Сандра слишком устала. В прошедшую ночь она не сомкнула глаз, поэтому, наверное, отвечала невпопад, заикалась, да и вообще выглядела больной, что тут же было замечено подопечными.
— Что с тобой, Сандра? — насупившись, спросила Миля, с беспокойством оглядывая ее, как доктор на осмотре.
— Ты выглядишь ужасно! — в тон сестре пропищала Доминик. — Эмиль сказал нам, что ты никого не хочешь видеть, потому что…
— …очень расстроена из-за Эрти, — докончила за нее Милретт. У них вообще была такая манера разговора: если начинала одна, то другая обязательно заканчивала начатую фразу. Только теперь Сандра почувствовала, насколько измучена. Голова раскалывалась от боли, а от одного упоминания имени «Эмиль» девушку бросало в дрожь. Хотелось вытолкать назойливых сестер, захлопнуть за ними дверь и разрыдаться. Ведь они ничего не поймут! Да и стоит ли пугать их лишними подробностями, чтобы потом им по ночам снились кошмары?..
Сандра сидела на смятой постели, в грязном, превратившемся в лохмотья платье, среди беспорядка и духоты. Миля и Ники переглянулись и кликнули слуг.

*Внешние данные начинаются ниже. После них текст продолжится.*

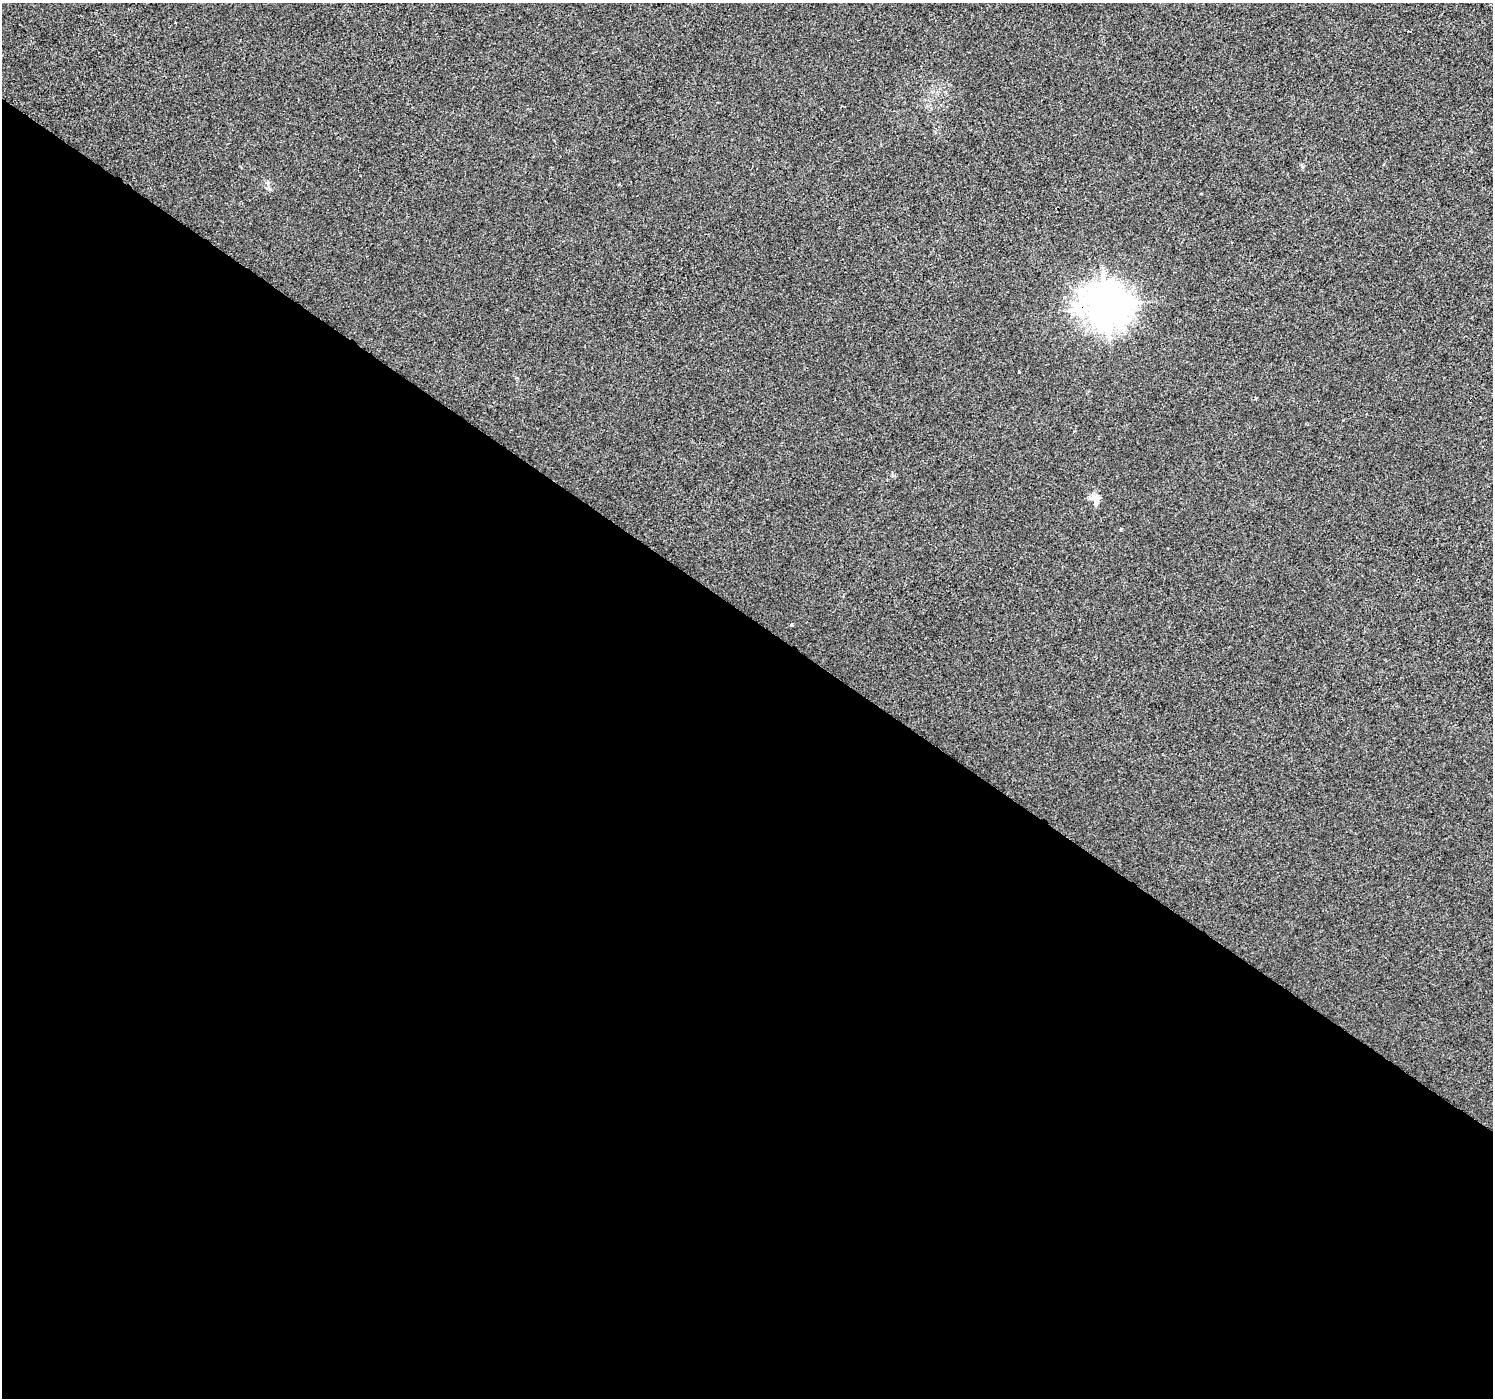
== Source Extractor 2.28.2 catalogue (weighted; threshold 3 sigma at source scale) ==
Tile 14 of 4 x 4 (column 2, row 4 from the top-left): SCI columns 1497-2987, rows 246-1641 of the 5969 x 6009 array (HDU 1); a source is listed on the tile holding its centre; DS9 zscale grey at full resolution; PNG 1495 x 1400 px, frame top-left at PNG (2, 3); no overlay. Shown black and unused: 56% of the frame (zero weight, under 2 of 3 exposures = <1% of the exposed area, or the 3 px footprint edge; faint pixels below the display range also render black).
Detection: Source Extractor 2.28.2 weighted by HDU 2 'WHT'; one run over the whole footprint, this tile lists its part. Background 4.93e-04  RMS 0.0057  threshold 0.0254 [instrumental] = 3 sigma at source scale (4.5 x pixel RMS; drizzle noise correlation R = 1.50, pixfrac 1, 0.0396/0.0396 arcsec/px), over >= 5 px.
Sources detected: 6; all 6 listed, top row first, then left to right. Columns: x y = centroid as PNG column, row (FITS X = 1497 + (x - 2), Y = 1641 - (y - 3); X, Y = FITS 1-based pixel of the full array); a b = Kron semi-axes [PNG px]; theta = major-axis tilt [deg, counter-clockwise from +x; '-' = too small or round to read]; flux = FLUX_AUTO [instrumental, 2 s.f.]
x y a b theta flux
175 23 3 2 - 1.4
1106 306 14 13 - 1100
1019 372 3 3 - 1.5
1256 398 3 3 - 0.5
1095 499 15 11 -34 4
792 625 3 3 - 1.1
Overlapping masked pixels (flux is a lower limit): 1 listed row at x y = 1106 306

Обстановка старинного особняка действовала на Сандру угнетающе: она готова была поклясться, что согласилась бы жить где угодно, но только не здесь, где все слишком явно напоминало ей возлюбленного и ее вину перед ним.

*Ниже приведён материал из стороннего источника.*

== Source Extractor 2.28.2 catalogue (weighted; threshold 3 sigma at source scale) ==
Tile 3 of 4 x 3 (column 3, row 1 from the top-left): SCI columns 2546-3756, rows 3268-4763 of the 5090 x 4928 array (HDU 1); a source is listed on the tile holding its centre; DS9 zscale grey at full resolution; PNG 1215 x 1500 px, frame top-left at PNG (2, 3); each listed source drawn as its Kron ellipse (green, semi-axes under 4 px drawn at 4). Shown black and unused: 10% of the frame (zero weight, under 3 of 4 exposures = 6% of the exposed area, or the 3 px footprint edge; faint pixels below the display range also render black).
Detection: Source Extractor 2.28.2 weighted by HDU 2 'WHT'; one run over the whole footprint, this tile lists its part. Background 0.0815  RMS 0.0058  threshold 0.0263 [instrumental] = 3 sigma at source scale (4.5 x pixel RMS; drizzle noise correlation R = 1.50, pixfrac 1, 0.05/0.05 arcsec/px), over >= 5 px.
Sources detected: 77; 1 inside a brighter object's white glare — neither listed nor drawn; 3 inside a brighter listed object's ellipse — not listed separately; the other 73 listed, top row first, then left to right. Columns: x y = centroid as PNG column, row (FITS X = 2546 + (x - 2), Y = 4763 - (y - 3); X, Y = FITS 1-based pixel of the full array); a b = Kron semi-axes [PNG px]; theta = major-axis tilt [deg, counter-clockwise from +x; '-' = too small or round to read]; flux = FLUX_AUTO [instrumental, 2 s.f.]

— Что с твоим платьем? — воскликнула Миля.
— Порвалось, — бесчувственно отвечала Сандра.
— Порвалось?! Ты так это называешь?! — возмущенно вскричала та. — Ты выглядишь так, будто тебя неделю морили голодом!
«Так и есть», — хотелось ей ответить, но она сдержалась и только слабо улыбнулась в ответ.
— Эмиль говорил, что…
Это становилось невозможным: слушать, какую лапшу вешал им на уши этот преступник, невольно вспоминая его вчерашние пьяные излияния, поэтому Сандра резко оборвала сестер:
— Эмиль у нас больше не работает.
— Что?! Почему?! — натолкнулась она на стену еще большего непонимания.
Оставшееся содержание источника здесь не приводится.